_Texto fornecido:_
Também no projecto Pinto Loureiro se admitia a solução proposta (artigo 137.º), e até o despejo imediato quando o arrendamento devesse ainda durar mais de um ano (artigo 81.º).
Entende a Câmara Corporativa, pelas razões expostas, que deve ser aprovada a excepção 4.ª do § 1.º do artigo 17.º Atendendo, porém, às circunstâncias especiais que se verificam e à impossibilidade de o arrendatário prever a sua saída do prédio, é de preceituar que não deve, neste caso, o aviso para o despejo ser feito apenas com a antecedência prescrita no artigo 970.º do Código de Processo Civil, mas sempre com uma antecedência não inferior a três meses, para que o arrendatário tenha tempo de tomar providências respeitantes ao seu futuro alojamento.
No projecto estabelece-se uma sanção para o caso de o senhorio, obtido o despejo, não aplicar o prédio ao destino devido. Torna-se realmente necessário prescrever uma penalidade. Mas qual?

_Exercícios a realizar:_
#1 Enumere todos os artigos citados no texto sobre o despejo, indicando o número de cada um.
#2 Reescreva o texto sobre o despejo desde "Também no projecto" até "ano (artigo 81.º).", inclusive, trocando "imediato" por "sumário".
Os registos apresentados não têm qualquer relação com o texto sobre o despejo.

_Dados fornecidos:_
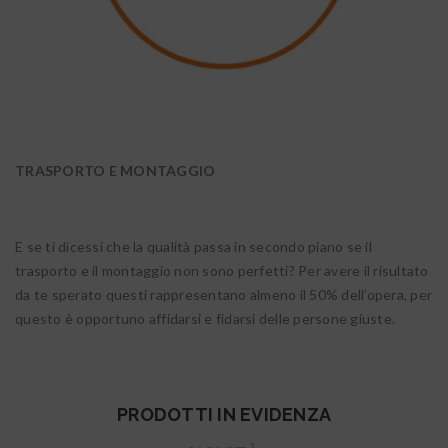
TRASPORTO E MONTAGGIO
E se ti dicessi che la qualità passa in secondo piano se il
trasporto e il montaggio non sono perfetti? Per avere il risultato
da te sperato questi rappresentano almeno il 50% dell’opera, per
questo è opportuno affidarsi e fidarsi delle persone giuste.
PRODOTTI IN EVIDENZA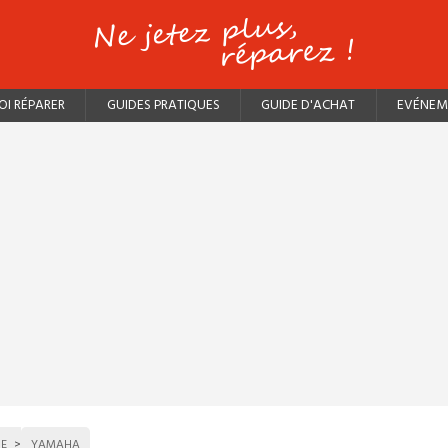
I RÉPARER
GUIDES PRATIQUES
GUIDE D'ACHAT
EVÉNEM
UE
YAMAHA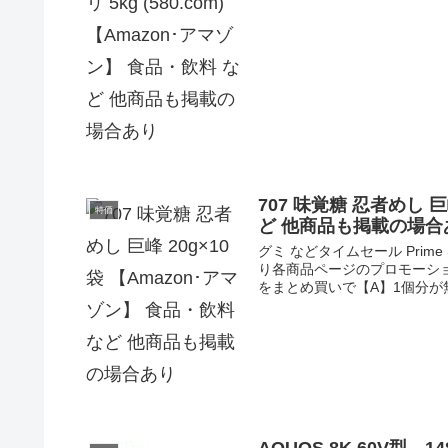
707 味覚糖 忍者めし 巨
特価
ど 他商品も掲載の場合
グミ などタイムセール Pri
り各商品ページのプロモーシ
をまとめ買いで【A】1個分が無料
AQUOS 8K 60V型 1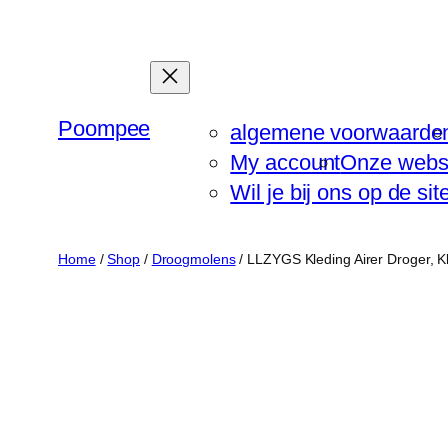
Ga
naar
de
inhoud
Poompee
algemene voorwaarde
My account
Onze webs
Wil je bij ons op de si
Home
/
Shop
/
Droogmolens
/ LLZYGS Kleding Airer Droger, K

* * *

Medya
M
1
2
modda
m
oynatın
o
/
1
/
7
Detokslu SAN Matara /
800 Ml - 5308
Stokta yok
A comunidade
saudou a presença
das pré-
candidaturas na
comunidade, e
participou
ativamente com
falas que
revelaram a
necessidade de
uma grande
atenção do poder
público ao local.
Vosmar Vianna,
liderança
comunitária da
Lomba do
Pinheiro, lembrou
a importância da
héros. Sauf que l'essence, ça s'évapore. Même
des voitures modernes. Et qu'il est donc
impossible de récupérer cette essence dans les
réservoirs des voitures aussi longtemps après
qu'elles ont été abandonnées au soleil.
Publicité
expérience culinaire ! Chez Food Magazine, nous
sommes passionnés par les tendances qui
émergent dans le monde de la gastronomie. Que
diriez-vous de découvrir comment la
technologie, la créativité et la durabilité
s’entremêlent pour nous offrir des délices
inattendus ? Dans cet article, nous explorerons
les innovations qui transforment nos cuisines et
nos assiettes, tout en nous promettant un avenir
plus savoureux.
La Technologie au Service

_Lista de soluções:_
#1 Artigo 137.º, artigo 81.º, artigo 17.º e artigo 970.º do Código de Processo Civil.

#2
Também no projecto Pinto Loureiro se admitia a solução proposta (artigo 137.º), e até o despejo sumário quando o arrendamento devesse ainda durar mais de um ano (artigo 81.º).